4. Post Balance Sheet Events
On 16 January 2009 the Group announced that it had secured a short-term loan from Sciele for up to £1.65 million. This was subsequently repaid following completion of the amendment to the license agreement.
On 16 February 2009, following shareholder approval, the Group issued 1,000,000 £1 loan notes to certain institutional investors. The loan notes bear interest at the rate of 4% per annum, the payment of the interest accrued is at final maturity of the loan These loan notes are repayable in full on the second anniversary of issue, being 15 February 2011. The loan note holders may convert the notes at any point prior to maturity at a conversion price of 25p per share. In consideration for the note holders subscribing for the loan notes they were granted with warrants to acquire up to 1,333,332 new ordinary shares in the Company at an exercise price of 33p per share.
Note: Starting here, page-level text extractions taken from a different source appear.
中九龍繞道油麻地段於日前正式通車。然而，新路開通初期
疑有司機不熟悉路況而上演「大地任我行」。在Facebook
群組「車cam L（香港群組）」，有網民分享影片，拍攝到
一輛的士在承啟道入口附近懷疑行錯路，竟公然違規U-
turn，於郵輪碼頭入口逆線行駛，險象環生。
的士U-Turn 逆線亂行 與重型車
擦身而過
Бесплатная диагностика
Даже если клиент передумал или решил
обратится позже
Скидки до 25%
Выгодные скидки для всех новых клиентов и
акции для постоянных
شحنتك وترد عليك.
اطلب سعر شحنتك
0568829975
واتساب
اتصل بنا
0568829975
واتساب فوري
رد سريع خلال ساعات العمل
On 1 April 2009, the Group announced an amendment to the License Agreement with Sciele as a result of which the Group became entitled to receive $13.7 million of licensing fees. Out of the proceeds, the Group repaid £1.3 million being the amount drawn under the Sciele loan; and $6 million to PCH under the Revenue Finance Agreement; and £0.7 million to ETV under the loan provided by them.
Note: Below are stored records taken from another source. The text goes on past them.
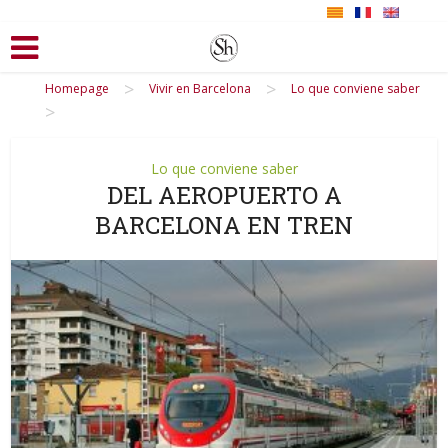
>
>
Homepage
Vivir en Barcelona
Lo que conviene saber
>
Lo que conviene saber
DEL AEROPUERTO A
BARCELONA EN TREN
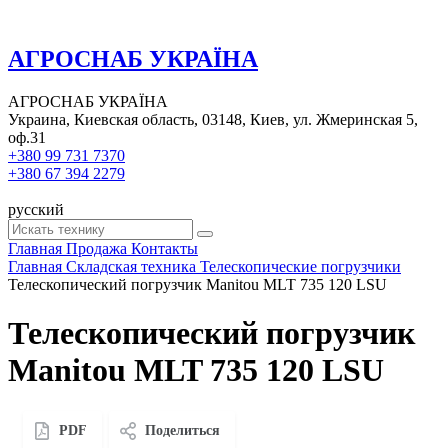
АГРОСНАБ УКРАЇНА
АГРОСНАБ УКРАЇНА
Украина, Киевская область, 03148, Киев, ул. Жмеринская 5,
оф.31
+380 99 731 7370
+380 67 394 2279
русский
Главная
Продажа
Контакты
Главная
Складская техника
Телескопические погрузчики
Телескопический погрузчик Manitou MLT 735 120 LSU
Телескопический погрузчик
Manitou MLT 735 120 LSU
PDF
Поделиться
On 26 May 2009 the Group announced that it had entered into a license agreement with Sciele for the rights to PSD502 for the rest of the world excluding the United States of America. Under this agreement, the Group will receive an amount of $8.4 million of licensing payments of which $4 million will be paid to PCH and £1 million will be paid to ETV In addition, PCH will receive a royalty interest in Sciele's European income from PSD502 capped at $12.5 million. Finally, under the agreements with Sciele, the Group has entered into a Collaboration Agreement under which it will provide development services to Sciele to complete the remaining clinical and non-clinical development of PSD502. Under the Collaboration Agreement Sciele will pay a proportion of the Group's personnel costs relating to the resourcing development and the parties will share external development costs in return the Group will receive low single digit royalties on the sales of PSD502 in Europe and a share of rest of the world income.
Also, on 26 May 2009, the Group announced a compromise with PCH for the release of the Group from all future liabilities under the Revenue Finance Agreement. As part of the compromise PCH acquired the Group's subsidiary Timm Medical Industries, Inc. The acquisition agreement provided for the payment of $1 in cash.
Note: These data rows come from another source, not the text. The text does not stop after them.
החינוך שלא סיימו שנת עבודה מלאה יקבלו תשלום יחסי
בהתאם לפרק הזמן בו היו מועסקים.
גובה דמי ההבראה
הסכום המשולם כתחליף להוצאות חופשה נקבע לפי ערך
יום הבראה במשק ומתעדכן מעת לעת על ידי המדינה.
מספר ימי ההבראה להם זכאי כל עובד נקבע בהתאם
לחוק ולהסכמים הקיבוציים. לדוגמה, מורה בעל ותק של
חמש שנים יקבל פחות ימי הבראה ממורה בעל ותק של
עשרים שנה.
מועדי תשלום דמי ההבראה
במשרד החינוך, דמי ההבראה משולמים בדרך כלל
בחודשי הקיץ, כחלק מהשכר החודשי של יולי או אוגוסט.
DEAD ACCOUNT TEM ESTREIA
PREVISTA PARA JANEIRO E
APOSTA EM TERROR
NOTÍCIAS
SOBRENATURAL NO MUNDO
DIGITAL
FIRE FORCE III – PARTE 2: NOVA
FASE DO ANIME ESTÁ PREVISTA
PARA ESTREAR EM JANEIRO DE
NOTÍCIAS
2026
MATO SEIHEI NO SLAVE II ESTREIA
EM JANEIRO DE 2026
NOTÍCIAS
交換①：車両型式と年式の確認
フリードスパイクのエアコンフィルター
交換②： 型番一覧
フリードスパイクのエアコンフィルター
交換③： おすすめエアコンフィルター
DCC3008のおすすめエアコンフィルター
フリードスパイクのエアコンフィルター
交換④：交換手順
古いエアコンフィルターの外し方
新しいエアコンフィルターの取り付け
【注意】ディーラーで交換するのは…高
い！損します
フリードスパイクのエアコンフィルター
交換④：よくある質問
5. Publication of Non-Statutory Accounts
The financial information set out in this preliminary announcement does not constitute statutory accounts as defined in section 240 of the Companies Act 1985.
The group income statement, group statement of changes in equity, the group balance sheet, the group cash flow statement and the associated notes for the year then ended have been extracted from the Group's financial statements. Those financial statements have not yet been delivered to the Registrar.
6. Report and Accounts
The Group's annual report and financial statements will be posted to shareholders shortly. Further copies will be available on request from the Company's Registered Office: Fourth Floor, 233 High Holborn, London, WC1V 7DN.